I tucked it in my heart to save for a rainy day…
I am my own wife now and I’m finding out just how good I’m going to treat myself.
Am I going to be a good wife or a bad wife?
I didn’t start out very good. I almost starved to death.
I forgot to eat because there was no one to cook for and I didn’t have anybody asking me, what’s to eat, what’s for lunch, what’s for supper, do you want to go out to eat, do you want me to go get something?
I was in a food vacuum, food just didn’t exist.
What I noticed was my deodorant wasn’t working, so I changed brands several times and when that didn’t help, I started to do some research on Google to find out what’s strange illness I might have that was causing an odor deodorant couldn’t manage.
I found out that I wasn’t putting enough food into my body and that my body was burning muscle to survive. The odor was from being in a state of starvation. I was shocked. I knew I had to eat to live, but I didn’t know I could die from not eating enough.
I had been wasting away and I hadn’t even noticed.
I took off my clothes to take a look at my body and it wasn’t good. Skin and bones.
I couldn’t remember the last time I had been hungry. I had already lost too much weight before my husband and I separated and the scale reported that I’d dropped ten more pounds and I hadn’t even noticed.
I had been eating yogurt and an egg once or twice a week, a couple of spoonful’s of peanut butter every day, but my body was not happy and it wanted some real food.
I learned that once you are in the starvation mode, it gets dangerous. I had to start to eat slowly because starvation damages the heart and I could actually have a heart attack if I started to eat too quickly.
I went to the store and I bought more than just peanut butter, coffee, milk and dog food.
I searched for food that I used to like, so I could tempt myself to eat. I stood there crying because I could barely remember what I liked.
Just shopping for groceries was traumatic. I hadn’t shopped for groceries since my husband retired. We used to joke that he was the wife now and he said I could just write while he took care of cooking, shopping and helped with laundry.
It wasn’t really funny. I stopped shopping a few months after he retired because whatever I brought home wasn’t right, wrong brand, wrong price, wrong flavor. I stopped cooking because he would disagree with the what, the how, the why and the end result. I wasn’t even able to feed the dogs the way he wanted, and if I made my own coffee he would ask why I didn’t have him make it for me.
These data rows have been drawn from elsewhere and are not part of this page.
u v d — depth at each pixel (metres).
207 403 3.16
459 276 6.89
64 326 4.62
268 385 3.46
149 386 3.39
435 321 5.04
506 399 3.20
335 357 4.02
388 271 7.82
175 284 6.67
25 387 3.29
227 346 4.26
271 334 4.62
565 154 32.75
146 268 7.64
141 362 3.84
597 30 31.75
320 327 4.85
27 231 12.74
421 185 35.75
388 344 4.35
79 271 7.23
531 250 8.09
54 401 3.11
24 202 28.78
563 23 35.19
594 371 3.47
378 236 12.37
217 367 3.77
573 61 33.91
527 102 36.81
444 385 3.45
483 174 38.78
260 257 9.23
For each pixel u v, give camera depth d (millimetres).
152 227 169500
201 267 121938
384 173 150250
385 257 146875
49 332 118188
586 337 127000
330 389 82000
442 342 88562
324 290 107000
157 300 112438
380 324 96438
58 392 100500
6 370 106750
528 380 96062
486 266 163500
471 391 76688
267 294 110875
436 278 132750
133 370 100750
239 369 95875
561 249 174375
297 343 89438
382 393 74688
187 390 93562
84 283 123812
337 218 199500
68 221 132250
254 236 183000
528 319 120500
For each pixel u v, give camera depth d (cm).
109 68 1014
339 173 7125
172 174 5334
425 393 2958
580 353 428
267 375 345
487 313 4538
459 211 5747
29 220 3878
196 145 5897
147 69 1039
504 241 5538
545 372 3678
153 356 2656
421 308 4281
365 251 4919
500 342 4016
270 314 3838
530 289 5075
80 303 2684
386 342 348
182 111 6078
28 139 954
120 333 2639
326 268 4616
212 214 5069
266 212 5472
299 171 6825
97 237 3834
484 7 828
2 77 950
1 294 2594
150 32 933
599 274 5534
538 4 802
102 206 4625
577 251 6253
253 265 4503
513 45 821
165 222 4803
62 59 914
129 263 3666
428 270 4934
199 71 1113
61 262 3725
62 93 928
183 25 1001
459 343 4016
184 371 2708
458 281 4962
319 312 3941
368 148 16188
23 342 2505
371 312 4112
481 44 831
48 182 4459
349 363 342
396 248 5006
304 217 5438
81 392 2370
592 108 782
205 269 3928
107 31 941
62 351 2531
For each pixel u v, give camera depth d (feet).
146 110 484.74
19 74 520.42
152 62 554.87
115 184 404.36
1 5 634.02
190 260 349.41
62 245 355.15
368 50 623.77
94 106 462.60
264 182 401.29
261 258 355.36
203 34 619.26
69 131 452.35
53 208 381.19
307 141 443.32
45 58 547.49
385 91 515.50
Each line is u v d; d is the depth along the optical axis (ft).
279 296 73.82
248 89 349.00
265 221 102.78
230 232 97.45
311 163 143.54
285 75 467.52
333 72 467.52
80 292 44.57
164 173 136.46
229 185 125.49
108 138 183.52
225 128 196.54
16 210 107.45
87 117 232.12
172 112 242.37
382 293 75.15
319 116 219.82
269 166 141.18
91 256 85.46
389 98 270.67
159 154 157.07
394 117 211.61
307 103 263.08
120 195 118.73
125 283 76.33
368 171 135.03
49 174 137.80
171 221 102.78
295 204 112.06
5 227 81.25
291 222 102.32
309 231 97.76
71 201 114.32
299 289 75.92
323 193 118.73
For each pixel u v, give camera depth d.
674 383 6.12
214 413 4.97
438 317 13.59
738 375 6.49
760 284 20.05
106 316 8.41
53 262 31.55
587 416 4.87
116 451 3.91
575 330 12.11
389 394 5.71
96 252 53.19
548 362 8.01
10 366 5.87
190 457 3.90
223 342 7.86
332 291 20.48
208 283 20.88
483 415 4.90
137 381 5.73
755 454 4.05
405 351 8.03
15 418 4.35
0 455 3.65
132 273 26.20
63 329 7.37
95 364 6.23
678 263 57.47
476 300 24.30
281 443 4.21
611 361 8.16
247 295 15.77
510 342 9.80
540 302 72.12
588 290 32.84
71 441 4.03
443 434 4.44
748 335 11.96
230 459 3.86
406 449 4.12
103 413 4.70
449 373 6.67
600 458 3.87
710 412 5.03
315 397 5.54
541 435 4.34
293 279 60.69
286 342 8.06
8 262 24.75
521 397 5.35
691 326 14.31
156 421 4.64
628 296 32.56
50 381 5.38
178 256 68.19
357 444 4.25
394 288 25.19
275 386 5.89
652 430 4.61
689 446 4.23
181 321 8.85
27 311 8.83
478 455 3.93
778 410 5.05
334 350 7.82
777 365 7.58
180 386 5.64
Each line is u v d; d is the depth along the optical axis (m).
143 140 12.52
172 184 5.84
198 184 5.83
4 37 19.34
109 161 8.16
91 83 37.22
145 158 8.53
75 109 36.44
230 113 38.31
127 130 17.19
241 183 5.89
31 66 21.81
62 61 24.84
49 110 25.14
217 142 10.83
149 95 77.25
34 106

To some, it looked like I was a pampered princess, but I was actually removed from my kitchen. His at home-ness led to my retirement as a wife. He took over the bills, the kitchen, the shopping and the dogs and I allowed it. I gave up.
So I am my own wife now. It’s been five months, and I am treating myself much better, but it takes awareness and effort. I spoiled my husband and my kids forever, so I know how to do it, I just have to turn that love towards myself.
I started eating slowly. I started cooking for myself for the first time in years. Actual meals. My daughter and grandson come over for supper at least twice a week now and that motivates me to cook. I’ve only gained a pound, but I’m back to my favorite deodorant and it works.
The dogs are happy and well fed, so it turns out that I do know how to feed them. I haven’t cried at the grocery store lately, so I believe I am learning to be a good wife. To myself.
A NOTE FROM GRACE (My Mom)
When my children were growing up and got into their “teenage problem” years, I’d become exasperated with them. I’d think, “They’re just like their father!”
Then, one day the light dawned on me, (Marblehead) because after taking a hard, honest look at myself, I realized; they were just like me. The me I had suppressed and hidden deep inside, where no one else could see. I was as wild and rebellious as they, but I had put up a shield of adult perfection, striving to become the perfect mother that everyone expected me to be.
I have now learned that I need to let this child in me come out to play, or the adult becomes a cold hard shell. I must confess, now that I’m older, I have to do this through my books, and old TV movies.
My mind wants to run through fields of flowers with all my clothes flung aside, but my body slows me down to a stroll through Wal-Mart, wrapped in warm sweaters.